▶ _EXCERPT PROVIDED_
####
Since Australian Football’s beginnings women have always been involved in the game. This gender difference distinguishes it from other forms of football:  the traditional all-male crowds at many English and European soccer matches, and the massive male predominance at rugby league and rugby union matches. At the same time, women have been on the margins, outside the sacred turf found inside the boundary line, or not allowed into the inner sanctum of the male clubrooms. 

[The full article follows below but can also be downloaded here]
 
This study begins by, briefly, raising general questions about social and cultural change and gender. Focusing primarily on Victoria, it then maps the field, documenting the rise of women in football since the 1980s. [2] It demonstrates the pattern of change whereby women now take the field in women’s football leagues, preside over clubs, coach and umpire, and provide specialist support as physiotherapists, fitness advisers, nutritionists and trainers, journalists and presenters, as well as comprising over 40% of the crowd at Australian Football League (AFL) matches. The analysis suggests patterns which mirror both a changing society and a continuing older Australia.[3] Traditionally, in a sports-oriented culture, women have always been involved in the game, but primarily as club members, supporters and enthusiasts, or in unrecognised background roles. Today, in a more inclusive Australia, women, like Indigenous Australians and overseas players of Australian Football are coming in from the outer, from the margins of the good oval. Those changes are happening off the field and on the field, including women’s football and women umpires. While sometimes almost unrelated they have effectively worked together to change male and female attitudes and to enhance opportunities for women in football.
####
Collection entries

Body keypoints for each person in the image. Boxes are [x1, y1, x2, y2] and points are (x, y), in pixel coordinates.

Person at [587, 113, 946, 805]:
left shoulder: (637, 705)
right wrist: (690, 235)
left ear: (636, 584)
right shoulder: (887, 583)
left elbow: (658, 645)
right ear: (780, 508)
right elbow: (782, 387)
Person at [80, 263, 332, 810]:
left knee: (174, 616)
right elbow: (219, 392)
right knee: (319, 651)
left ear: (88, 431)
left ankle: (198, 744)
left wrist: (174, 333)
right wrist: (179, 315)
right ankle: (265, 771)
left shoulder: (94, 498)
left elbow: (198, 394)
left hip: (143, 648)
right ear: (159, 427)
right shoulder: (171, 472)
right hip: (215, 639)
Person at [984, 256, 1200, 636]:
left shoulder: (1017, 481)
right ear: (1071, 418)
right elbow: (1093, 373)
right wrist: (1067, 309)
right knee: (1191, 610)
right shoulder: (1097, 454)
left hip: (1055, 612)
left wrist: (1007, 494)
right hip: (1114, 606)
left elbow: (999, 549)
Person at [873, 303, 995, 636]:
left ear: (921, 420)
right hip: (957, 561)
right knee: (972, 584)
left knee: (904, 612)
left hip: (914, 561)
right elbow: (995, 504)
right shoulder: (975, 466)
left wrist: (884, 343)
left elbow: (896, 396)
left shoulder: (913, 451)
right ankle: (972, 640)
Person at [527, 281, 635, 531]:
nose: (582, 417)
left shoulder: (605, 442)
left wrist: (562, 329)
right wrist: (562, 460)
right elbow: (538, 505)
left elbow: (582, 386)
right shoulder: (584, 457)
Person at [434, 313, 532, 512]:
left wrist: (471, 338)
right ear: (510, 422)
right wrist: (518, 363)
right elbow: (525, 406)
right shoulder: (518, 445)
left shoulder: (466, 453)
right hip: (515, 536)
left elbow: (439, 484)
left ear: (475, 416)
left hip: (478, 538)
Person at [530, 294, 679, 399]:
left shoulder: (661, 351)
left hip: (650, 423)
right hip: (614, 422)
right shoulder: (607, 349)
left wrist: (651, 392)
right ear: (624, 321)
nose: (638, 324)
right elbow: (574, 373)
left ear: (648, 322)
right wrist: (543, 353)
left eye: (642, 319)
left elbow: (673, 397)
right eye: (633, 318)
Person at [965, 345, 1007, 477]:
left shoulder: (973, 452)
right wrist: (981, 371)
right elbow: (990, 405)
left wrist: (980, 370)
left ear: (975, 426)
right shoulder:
####
▶ _DESCRIPTION OF THE TASK_
Write out the passage on women in Australian Football word for word, from "Since Australian Football’s" to "the male clubrooms.". The rows are drawn from a separate source.

▶ _RESULT_
Since Australian Football’s beginnings women have always been involved in the game. This gender difference distinguishes it from other forms of football:  the traditional all-male crowds at many English and European soccer matches, and the massive male predominance at rugby league and rugby union matches. At the same time, women have been on the margins, outside the sacred turf found inside the boundary line, or not allowed into the inner sanctum of the male clubrooms.